#### PROVIDED TEXT
# Module 2: Data Engineering
## Sprint 2: SQL and Data Scraping
## Subproject 3: Web scraping

During this lesson, you will learn all that you need to know to start scraping the internet. You will get familiar with the structure of websites, key elements of HTML. You will be introduced to the `requests` and `bs4` libraries that combined enable robust web scraping workflow that can be used to create datasets.

## Learning outcomes
- At the end of this lesson you will be able to create web page's scraping strategy
- You will be able to understand HTML document's structure
- You will know how to extract specific information form websites
- You will know how to scrape websites to create your own datasets

---

## Why we scrape the internet?
Data science without data is not much of a science. In most cases, you can find many great curated clean datasets online (for example Kaggle). Sometimes you need specific data for your project to succeed. How can you collect one? Well, you can always search the web for particular information and manually create your own dataset. Unfortunately, these days many models require quite large data samples and it would be time-consuming and sometimes even impossible to manually collect +10k individual samples to your dataset. Luckily for us, there is one great method that enables us to automate this process. It is called data scraping. This technique is widely used by software agents for different purposes. One of the examples is Google. The software giant goes to every page, scans it, and puts the information into its databases for later indexing.

#### JOB 1
From the web scraping lesson, quote the passage starting with "During this lesson, you" and going on through "to create datasets.".
#### JOB 2
Which two libraries does the web scraping lesson introduce for building a scraping workflow?

[Rows from a segmentation dataset]

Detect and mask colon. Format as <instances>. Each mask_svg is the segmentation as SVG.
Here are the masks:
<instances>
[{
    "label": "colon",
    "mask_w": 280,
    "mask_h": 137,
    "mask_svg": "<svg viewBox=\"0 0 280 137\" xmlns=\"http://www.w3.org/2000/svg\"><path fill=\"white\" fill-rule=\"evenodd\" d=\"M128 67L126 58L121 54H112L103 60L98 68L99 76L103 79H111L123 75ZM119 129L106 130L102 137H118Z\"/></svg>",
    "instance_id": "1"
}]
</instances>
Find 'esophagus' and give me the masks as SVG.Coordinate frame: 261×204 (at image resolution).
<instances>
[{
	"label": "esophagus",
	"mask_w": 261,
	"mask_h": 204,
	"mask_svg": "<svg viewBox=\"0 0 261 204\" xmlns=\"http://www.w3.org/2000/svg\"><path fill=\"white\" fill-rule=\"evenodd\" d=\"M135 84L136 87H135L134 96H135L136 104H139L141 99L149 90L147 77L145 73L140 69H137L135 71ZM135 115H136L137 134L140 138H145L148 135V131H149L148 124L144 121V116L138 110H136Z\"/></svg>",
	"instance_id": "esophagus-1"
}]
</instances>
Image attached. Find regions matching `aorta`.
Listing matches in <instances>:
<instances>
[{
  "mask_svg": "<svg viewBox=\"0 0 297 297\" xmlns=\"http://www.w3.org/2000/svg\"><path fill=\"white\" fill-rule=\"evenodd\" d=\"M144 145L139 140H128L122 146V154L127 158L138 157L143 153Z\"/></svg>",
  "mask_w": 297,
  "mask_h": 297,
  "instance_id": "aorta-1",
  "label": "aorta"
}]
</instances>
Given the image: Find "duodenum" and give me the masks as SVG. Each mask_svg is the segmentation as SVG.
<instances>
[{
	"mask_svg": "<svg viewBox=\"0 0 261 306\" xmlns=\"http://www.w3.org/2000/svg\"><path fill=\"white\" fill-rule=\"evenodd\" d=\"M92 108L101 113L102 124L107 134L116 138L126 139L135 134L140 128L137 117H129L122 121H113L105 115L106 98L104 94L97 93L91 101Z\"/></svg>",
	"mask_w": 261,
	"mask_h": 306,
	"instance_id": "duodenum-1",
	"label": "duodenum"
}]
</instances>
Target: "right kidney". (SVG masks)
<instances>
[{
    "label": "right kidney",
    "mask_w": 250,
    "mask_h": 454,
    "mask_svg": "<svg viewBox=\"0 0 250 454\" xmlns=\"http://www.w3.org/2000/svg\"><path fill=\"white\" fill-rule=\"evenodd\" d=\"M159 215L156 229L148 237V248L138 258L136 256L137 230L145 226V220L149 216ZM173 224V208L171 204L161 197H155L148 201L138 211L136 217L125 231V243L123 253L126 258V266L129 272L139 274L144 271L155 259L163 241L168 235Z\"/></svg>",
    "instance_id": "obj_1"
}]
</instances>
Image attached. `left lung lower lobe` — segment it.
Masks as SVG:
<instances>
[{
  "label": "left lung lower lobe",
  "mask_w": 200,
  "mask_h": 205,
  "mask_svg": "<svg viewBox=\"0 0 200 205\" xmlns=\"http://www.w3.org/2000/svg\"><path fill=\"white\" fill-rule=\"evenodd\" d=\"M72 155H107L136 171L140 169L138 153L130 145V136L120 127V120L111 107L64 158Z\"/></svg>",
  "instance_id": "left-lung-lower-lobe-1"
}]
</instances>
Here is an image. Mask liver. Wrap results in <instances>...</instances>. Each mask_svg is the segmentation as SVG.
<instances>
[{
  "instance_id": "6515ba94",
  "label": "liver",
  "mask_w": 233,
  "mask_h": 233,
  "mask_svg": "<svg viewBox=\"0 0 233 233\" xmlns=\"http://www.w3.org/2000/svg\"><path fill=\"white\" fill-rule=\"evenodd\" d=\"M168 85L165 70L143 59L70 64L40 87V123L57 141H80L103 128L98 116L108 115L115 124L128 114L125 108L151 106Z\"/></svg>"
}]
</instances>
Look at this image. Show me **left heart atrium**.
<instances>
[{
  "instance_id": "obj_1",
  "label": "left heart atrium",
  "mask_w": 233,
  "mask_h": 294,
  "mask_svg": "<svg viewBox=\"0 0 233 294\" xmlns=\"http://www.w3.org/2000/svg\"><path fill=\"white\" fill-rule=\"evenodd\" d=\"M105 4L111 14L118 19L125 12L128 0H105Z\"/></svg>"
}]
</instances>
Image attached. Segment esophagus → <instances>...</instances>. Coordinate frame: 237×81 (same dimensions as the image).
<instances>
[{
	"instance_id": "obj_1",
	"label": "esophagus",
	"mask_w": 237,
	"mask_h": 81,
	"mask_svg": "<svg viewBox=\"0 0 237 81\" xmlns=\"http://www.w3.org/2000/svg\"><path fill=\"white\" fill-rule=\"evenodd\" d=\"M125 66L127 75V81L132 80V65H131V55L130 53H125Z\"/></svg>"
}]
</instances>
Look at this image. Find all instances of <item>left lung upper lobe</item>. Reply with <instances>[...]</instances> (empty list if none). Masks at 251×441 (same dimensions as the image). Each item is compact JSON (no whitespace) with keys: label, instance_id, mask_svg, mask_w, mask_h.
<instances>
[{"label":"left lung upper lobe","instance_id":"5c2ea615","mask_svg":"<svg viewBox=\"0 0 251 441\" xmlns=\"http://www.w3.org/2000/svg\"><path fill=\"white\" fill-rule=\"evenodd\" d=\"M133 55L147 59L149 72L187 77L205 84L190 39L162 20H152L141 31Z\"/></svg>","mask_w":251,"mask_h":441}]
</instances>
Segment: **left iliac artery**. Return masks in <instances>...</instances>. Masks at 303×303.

#### COMPLETE RESPONSE 1
During this lesson, you will learn all that you need to know to start scraping the internet. You will get familiar with the structure of websites, key elements of HTML. You will be introduced to the `requests` and `bs4` libraries that combined enable robust web scraping workflow that can be used to create datasets.

#### COMPLETE RESPONSE 2
The `requests` and `bs4` libraries.